» PROBLEM DESCRIPTION: Reproduce word for word the part of the deposit report from "Partially offsetting deposit" to "tax inflow seasonality.".

» TEXT UNDER STUDY:
----------------------------------------
Total deposits were $535.3 million at September 30, 2010, up 6.5%, or $32.5 million, from $502.8 million at September 30, 2009, but relatively flat compared with $535.6 million at June 30, 2010. The year-over-year growth reflects strong core deposit expansion across a variety of products, including the Company's Better Checking retail product (included in the NOW category) along with its complementary Better Savings product. These products, which require deep customer relationships, reward the Company's customers for doing more business with the Bank and have been successful in garnering new accounts. The Company has also experienced an increase in commercial demand and business money market savings balances. Commercial deposit gathering is an important part of the Company's strategic focus going forward and the majority of the $11.6 million, or 14.0%, increase in demand deposits over the prior year period was from commercial customers. Although a portion of deposit growth can be seasonal and reflective of transaction activity, the results reflect solid growth in a very competitive marketplace.
Partially offsetting deposit growth was a decline of 32.5%, or $11.0 million, versus the third quarter of 2009 within the muni-vest savings product. Used by local municipalities, the product is highly rate sensitive and the size of the portfolio can vary widely depending on property tax inflow seasonality.
----------------------------------------
(Records from a data collection)
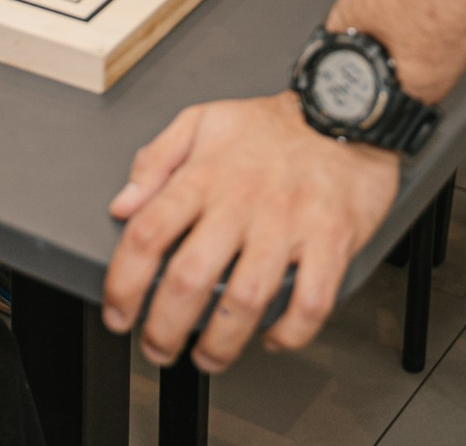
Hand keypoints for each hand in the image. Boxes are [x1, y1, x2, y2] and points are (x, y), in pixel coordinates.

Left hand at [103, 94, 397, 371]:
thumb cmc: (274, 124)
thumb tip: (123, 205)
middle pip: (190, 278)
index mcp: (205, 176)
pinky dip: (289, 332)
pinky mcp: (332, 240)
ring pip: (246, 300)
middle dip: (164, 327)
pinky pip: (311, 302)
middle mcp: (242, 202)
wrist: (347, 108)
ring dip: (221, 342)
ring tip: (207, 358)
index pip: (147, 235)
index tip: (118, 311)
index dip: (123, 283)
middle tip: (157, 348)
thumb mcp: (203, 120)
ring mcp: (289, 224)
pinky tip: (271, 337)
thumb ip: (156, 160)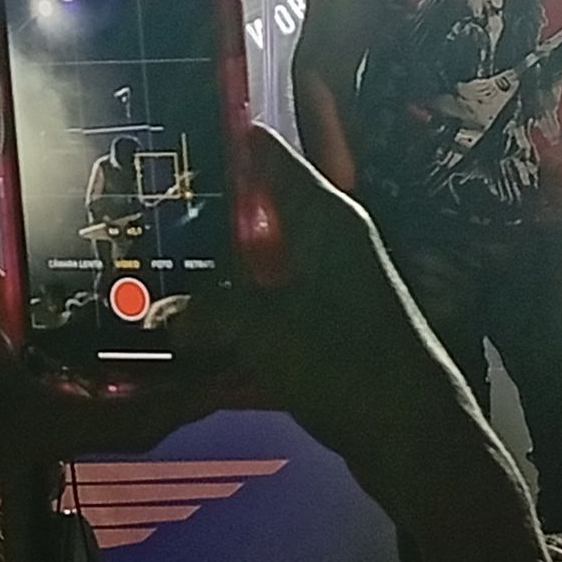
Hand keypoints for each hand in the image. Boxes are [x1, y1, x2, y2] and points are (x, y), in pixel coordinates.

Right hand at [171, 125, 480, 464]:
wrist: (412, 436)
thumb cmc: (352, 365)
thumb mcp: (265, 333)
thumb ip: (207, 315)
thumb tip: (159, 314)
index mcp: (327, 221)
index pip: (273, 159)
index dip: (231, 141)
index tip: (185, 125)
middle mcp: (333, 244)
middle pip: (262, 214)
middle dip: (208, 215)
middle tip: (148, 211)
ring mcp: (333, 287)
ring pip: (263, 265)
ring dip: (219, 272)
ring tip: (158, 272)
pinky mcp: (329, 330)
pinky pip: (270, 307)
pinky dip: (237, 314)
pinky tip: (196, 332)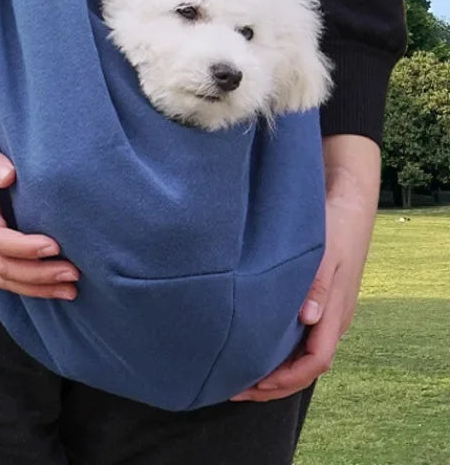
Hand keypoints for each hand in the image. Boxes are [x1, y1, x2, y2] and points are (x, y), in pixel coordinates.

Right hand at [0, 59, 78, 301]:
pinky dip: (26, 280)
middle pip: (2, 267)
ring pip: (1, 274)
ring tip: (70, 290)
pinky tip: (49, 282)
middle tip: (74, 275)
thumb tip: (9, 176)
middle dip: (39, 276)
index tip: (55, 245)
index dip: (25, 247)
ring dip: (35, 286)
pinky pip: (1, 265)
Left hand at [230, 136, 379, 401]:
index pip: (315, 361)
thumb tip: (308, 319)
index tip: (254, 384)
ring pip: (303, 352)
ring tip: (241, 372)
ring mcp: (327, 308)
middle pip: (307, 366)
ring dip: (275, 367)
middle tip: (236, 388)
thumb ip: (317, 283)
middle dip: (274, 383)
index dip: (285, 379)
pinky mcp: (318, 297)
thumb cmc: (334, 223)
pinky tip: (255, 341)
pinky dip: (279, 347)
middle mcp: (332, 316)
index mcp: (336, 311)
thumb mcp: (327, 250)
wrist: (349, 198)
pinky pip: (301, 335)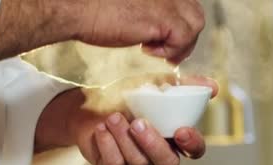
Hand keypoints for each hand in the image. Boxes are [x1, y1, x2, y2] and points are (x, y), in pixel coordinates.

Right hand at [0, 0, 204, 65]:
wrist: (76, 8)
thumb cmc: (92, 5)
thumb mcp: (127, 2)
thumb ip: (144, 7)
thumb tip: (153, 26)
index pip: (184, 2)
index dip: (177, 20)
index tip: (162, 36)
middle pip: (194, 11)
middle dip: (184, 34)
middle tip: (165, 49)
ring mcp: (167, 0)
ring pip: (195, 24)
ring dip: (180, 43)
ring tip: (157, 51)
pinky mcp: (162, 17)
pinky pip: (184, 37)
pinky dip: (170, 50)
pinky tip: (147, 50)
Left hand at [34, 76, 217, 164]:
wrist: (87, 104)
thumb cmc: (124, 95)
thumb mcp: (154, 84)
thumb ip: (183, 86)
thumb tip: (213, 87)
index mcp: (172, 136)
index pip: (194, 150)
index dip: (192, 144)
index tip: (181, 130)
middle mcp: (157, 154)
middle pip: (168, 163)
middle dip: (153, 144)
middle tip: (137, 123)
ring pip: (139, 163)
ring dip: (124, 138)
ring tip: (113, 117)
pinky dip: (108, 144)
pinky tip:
----------------------------------------
» TASK RESULT:
Partially offsetting deposit growth was a decline of 32.5%, or $11.0 million, versus the third quarter of 2009 within the muni-vest savings product. Used by local municipalities, the product is highly rate sensitive and the size of the portfolio can vary widely depending on property tax inflow seasonality.